**Aim of the exercise:**
Quote the lines that run from the line with "What is the maximum value shown in the chart?" up to and including the line with "What is the sum".

(Beginning of Task material)

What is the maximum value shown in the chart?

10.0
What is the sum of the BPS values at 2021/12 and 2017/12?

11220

(End of Task material)
(Beginning of Task material)

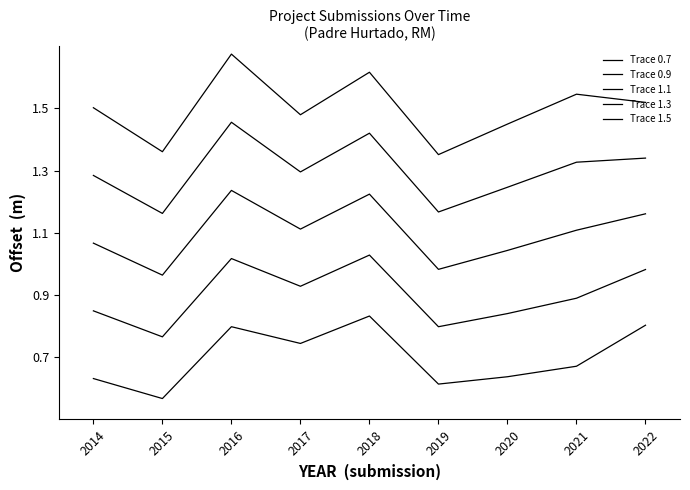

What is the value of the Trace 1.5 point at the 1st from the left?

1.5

(End of Task material)

**Result for this exercise:**
What is the maximum value shown in the chart?

10.0
What is the sum of the BPS values at 2021/12 and 2017/12?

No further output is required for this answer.